Thursday, March 08, 2012

So beautiful

What is it about music that makes everything so much more moving and beautiful? Think about your typical day, and then think about it with a soundtrack. Way better, right? Suddenly, the mundane things become purposeful. Meaningful, even.

I feel like the past week has been filled with moments made more beautiful. Something has been knocked loose inside, and it's been addicting. I don't want it to go away. It started innocently enough, with a low-key Friday night at home watching Beginners (don't believe them - it's not a comedy, although there are amusing parts), which is a lovely enough movie that makes you feel all squishy inside but didn't change my world outright. It's the aftermath that got to me - more on that in a minute.
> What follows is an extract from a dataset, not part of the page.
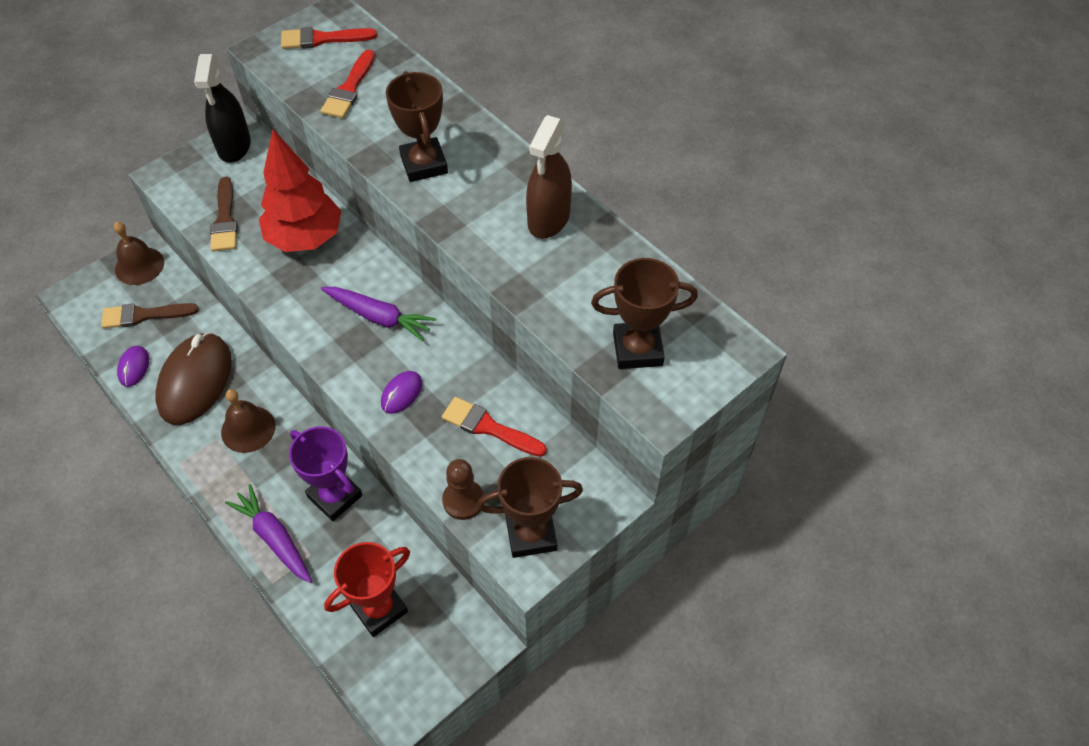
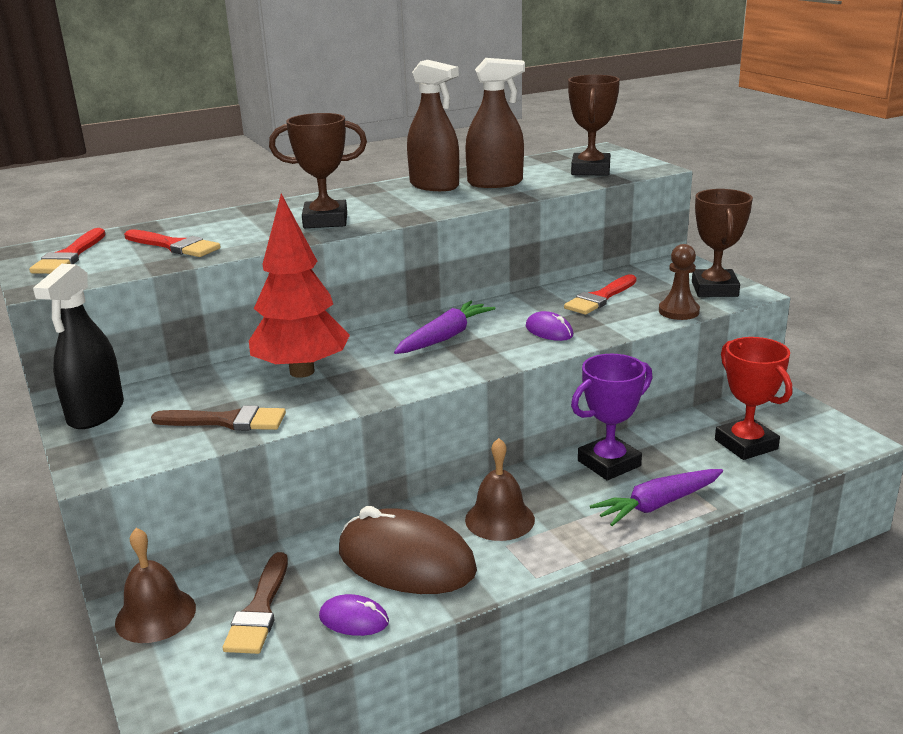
camera: 75 degrees left, 30 degrees down
black spray bottle [194,54,251,163] -> black spray bottle turned 90 degrees clockwise [33,264,124,429]
none -> brown spray bottle [465,58,525,188]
Saturday, a friend showed me some YouTube videos of people in wingsuits BASE jumping, set to either beautiful or high-energy music. Here's an example, the famous (and freakin' crazy) Jeb Corliss.
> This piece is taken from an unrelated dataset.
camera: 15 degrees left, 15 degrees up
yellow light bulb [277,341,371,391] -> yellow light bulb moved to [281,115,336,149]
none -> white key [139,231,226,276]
Without music, it's just someone flying through the air, and the only sounds would be the wind, the flapping of the wingsuit material, and the whoosh as he flies by. Granted, soaring through the mountains like a bird must be incredibly exhilarating, but how much more exciting is it with music?!

Then, Monday night, I had a dream. It was one of those dreams that you wake from, relieved that it was just a dream because the emotions you felt in the dream were so real and so awful, but it sticks with you all the same. I dreamed that I was dying of cancer (thanks to Beginners for planting that seed), sitting in a room, like in an aquarium exhibit, that was dark so that the plants and animals in the floor-to-ceiling fish tank were fully visible, without any glare. Except there were no plants or animals in the tank, and the sadness, loneliness, and hopelessness of the situation was amplified by the green glow of the water, where algae had started to grow from lack of use. (Guess who's afraid of dying alone?) I had never felt anything like what I felt in that dream, and it was so sad, yet somehow so beautiful. I told a different friend about the dream, and he sent me this:

Kuroshio Sea - 2nd largest aquarium tank in the world - (song is Please don't go by Barcelona) from Jon Rawlinson on Vimeo.
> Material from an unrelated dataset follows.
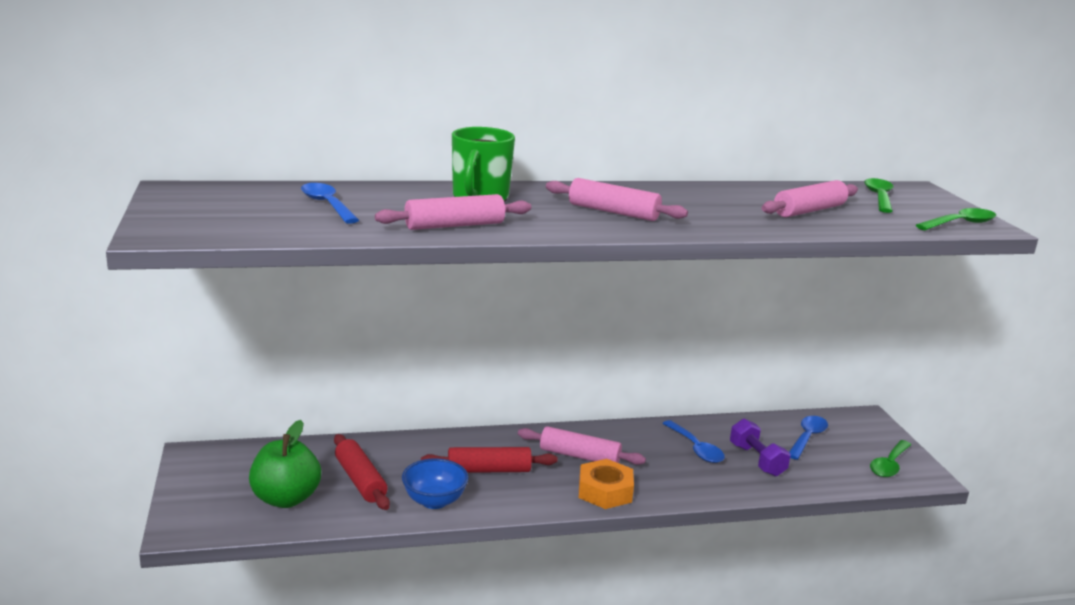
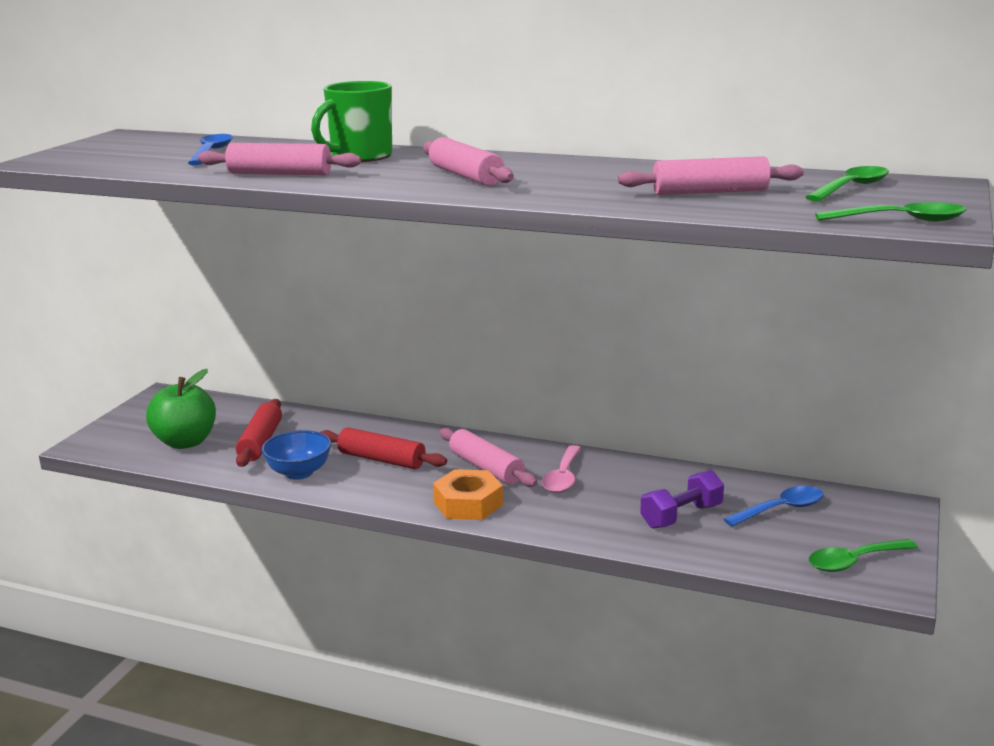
camera: 35 degrees right, 0 degrees up
blue spoon [662,420,725,463] -> none
purple dumbbell [730,418,790,476] -> purple dumbbell turned 45 degrees clockwise [640,470,724,529]
none -> pink spoon [542,445,581,493]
That aquarium is incredibly beautiful, awe-inspiring and moving on its own, but the music put me over the edge and the dream came rushing back. The beauty in life itself, both heart-wrenching and inspiring at the same time, is made so much better with music. I spent today doing data entry, the most boring work there could possibly be, with a soundtrack by Mogwai, Bonobo, and Damien Jurado, to keep that feeling around a little longer. The BASE jumping and the music and the dream melted something within me, and I don't want it to freeze back up.

Sunday, March 04, 2012

Mo(u)rning meal

I'm eating scrambled eggs and homemade scones, thinking about how I've done things all wrong. How I chose to move on rather than invest in something that I thought wasn't quite right enough. Over and over again. But then, what's enough? How do you know when to say, "This isn't perfect, but nothing will ever be, and this makes me happy, and so, it is enough"? What is the proper amount of striving for goodness, for seeking something extraordinary, because that's how life should be? What if you want these things yet fear that you, yourself, are not extraordinary? How does one get from good to good enough?